ـ4618 ـ1ـ عن أنسٍ رَضِيَ اللّهُ عَنْه قال: ]قَالَ رَسُولُ اللّهِ #: إنَّ أُحُداً جَبَلٌ يُحِبُّنَا وَنُحِبُّهُ[. أخرجه الثثة والترمذي .

 

1. (4618)- Hz.  Enes (radıyallahu anh) anlatıyor: "Resûlullah (aleyhissalâtu vesselâm) buyurdu ki:

"Uhud öyle bir dağdır ki biz onu severiz, o da bizi sever." [Buhârî, Cihad 71, 74, Enbiya 8, 27, Et'ime 28, Da'avât 36, İ'tisâm 16; Müslim, Hacc 504, (1393); Muvatta, Câmî 10, (2, 889); Tirmizî, Menakıb, (3918).][1]

 

AÇIKLAMA:

 

Bazı alimlere göre, Resûlullah (aleyhissalâtu vesselâm) Medine'ye ve Medinelilere olan sevgisini, Medine'nin bir parçası sayılan Uhud  dağına olan sevgisi ile de ifade etmiştir. Nevevî, dağı sevme hadisesini mecaza değil hakikate hamleder. "Sahih ve muhtar olan, Uhud'un bizi hakikaten sevdiğidir. Allah ona temyiz ve idrak vermiştir. O da bu temyizle bizi sevmektedir." Şarihler, cansız eşyada şuur ifade eden Kur'an ve sünetten bir kısım deliller kaydeder. Mesela ayet-i kerimede "..Öyle taşlar var ki, Allah'ın korkusundan yuvarlanır" (Bakara 74) buyurulmuştur.

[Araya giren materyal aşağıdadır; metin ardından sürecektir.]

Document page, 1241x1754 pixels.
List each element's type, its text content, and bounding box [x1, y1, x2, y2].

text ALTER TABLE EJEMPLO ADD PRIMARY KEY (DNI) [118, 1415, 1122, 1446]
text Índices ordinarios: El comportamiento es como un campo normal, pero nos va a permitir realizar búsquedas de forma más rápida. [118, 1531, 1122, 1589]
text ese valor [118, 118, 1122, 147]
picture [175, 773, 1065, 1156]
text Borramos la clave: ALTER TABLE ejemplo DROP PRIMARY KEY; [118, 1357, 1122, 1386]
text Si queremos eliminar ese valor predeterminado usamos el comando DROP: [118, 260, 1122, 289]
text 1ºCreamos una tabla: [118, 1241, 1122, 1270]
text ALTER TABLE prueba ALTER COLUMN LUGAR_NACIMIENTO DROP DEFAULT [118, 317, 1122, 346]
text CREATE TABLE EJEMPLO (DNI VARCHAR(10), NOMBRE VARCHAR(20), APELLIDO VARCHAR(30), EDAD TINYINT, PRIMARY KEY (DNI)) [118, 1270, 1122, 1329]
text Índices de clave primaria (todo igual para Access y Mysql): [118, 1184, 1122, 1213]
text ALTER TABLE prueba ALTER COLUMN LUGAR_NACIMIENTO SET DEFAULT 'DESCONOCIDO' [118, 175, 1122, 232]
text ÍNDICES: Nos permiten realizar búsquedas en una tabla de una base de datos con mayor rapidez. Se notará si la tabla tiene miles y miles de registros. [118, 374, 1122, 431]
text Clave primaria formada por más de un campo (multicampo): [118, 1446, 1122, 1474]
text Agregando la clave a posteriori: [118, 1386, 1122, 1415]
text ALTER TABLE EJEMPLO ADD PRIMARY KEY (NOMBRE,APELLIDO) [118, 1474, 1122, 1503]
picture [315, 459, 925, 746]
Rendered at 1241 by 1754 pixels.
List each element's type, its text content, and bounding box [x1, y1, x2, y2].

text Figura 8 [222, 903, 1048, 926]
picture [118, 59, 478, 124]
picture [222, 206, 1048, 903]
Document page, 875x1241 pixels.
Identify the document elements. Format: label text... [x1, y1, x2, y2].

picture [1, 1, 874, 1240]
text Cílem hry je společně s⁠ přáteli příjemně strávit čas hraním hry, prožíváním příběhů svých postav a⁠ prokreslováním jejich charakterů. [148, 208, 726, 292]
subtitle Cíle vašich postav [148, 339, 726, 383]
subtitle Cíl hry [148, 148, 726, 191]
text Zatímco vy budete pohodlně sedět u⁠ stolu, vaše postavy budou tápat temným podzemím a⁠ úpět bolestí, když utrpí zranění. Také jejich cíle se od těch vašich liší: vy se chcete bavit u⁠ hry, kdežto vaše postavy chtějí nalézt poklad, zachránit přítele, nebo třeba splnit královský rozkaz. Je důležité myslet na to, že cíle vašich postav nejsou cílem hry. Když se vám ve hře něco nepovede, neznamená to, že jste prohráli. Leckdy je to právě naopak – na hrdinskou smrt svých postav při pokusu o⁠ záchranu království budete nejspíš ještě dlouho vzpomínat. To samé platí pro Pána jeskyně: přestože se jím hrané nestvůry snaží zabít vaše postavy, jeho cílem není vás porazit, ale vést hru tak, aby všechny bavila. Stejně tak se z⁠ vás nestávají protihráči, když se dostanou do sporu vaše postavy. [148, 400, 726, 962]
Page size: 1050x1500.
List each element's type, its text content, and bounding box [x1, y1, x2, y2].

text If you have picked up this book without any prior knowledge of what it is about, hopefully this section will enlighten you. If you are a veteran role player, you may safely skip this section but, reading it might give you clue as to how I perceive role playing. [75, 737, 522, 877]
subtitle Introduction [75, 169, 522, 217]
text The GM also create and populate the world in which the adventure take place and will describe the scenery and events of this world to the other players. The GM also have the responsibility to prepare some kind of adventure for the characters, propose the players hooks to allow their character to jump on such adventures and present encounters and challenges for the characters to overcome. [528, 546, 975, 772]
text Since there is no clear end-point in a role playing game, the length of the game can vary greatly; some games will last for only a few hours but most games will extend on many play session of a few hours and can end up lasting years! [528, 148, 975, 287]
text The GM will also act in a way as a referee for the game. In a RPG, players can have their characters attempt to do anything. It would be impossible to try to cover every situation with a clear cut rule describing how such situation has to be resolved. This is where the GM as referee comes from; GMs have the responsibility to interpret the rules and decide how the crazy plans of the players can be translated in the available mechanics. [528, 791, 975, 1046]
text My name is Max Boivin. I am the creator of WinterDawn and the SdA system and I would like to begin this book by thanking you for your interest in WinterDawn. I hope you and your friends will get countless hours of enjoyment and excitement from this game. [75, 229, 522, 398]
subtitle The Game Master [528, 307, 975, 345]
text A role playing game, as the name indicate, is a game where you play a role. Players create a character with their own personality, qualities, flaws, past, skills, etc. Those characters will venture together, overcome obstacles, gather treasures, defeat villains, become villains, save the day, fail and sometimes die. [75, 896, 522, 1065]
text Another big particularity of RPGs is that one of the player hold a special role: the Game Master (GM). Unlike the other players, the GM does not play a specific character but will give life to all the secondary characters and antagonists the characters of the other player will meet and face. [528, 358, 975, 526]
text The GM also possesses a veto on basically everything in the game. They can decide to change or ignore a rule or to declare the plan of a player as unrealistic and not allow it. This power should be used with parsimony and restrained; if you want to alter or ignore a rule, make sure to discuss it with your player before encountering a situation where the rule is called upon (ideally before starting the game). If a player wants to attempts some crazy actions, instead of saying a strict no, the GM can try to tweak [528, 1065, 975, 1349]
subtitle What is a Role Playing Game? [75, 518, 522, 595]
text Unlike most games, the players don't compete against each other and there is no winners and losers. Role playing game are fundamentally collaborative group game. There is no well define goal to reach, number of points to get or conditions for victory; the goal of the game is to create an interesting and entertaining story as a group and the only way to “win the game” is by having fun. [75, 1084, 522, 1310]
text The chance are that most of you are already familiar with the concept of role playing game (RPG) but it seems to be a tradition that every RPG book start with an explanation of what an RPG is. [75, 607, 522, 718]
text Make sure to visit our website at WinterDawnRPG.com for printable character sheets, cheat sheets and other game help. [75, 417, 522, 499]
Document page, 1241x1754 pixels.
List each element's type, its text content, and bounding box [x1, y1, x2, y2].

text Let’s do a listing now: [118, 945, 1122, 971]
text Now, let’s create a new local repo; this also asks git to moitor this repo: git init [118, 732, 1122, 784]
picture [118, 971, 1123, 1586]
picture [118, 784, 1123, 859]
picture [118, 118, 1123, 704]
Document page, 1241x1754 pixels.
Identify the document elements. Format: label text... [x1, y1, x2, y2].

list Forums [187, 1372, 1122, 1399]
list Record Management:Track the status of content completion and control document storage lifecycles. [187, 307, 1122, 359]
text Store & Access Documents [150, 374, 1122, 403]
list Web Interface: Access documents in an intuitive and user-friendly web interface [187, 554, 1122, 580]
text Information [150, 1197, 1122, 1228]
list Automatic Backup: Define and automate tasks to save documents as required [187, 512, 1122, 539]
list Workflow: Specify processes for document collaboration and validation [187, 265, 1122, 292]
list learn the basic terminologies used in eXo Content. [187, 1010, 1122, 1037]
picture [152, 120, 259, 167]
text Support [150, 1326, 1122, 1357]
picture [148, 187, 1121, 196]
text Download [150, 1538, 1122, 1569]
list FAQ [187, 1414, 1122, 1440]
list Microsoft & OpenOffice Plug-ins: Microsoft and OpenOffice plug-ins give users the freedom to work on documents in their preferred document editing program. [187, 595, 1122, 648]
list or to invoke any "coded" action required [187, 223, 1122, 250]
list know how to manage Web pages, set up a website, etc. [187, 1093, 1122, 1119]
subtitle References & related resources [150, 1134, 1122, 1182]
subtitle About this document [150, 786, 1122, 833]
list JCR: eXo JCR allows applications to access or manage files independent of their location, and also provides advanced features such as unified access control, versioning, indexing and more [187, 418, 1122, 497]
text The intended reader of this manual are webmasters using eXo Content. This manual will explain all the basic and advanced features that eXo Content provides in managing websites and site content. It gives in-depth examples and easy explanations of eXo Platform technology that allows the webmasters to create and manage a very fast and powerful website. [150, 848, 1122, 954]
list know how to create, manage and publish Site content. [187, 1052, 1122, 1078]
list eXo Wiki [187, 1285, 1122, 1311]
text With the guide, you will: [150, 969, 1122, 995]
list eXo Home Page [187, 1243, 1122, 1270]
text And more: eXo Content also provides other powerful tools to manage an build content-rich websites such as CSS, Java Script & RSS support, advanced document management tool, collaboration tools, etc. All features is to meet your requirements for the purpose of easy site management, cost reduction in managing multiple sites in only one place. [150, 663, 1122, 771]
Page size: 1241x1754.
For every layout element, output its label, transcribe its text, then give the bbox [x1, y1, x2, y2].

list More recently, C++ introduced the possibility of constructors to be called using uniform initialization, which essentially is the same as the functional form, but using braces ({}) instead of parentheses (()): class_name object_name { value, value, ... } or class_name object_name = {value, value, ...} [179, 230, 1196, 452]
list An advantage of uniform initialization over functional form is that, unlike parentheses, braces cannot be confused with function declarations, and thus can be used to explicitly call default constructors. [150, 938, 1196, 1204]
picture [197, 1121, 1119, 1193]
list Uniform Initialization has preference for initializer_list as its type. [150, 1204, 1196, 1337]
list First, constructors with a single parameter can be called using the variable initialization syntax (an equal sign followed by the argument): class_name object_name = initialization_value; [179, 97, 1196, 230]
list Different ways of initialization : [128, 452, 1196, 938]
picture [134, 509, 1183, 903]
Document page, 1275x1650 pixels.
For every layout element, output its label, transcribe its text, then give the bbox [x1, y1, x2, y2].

Resûlullah'ın avucunda taşların tesbih etmesi, camideki kuru hurma kütüğünün mufarakat-ı Nebi sebebiyle inleyerek ağlaması gibi... Keza ayette "kafirin ölümünde arz ve semanın ağlamadığı" (Duhan 29) ifade edilir. Kısacası İslam inancı, insanı saran fizik çevrenin (hava, su, toprak ve semâvat) insanla şuurdarane alaka içinde olduğunu ifade eder. Şu halde, Uhud'un Resûlullah'a karşı sevgi izhar etmesi, yadırganmaması gereken bir husustur. Görmediğimiz, duymadığımız bir şeyi inkâra yeltenmek, tereddütle karşılamak mü'minin edebine yakışmaz. Resûlullah (aleyhissalâtu vesselâm) her ne söylemişse, o haktır. Aynen kabul eder, teslim oluruz. Kur'an-ı Kerim,  mü'mini tarif ederken "gayba inanmayı" öncelikle zikreder (Bakara 3).[2]


 

[1] İbrahim Canan, Kutub-i Sitte Tercüme ve Şerhi, Akçağ Yayınları: 13/202.

[2] İbrahim Canan, Kutub-i Sitte Tercüme ve Şerhi, Akçağ Yayınları: 13/202.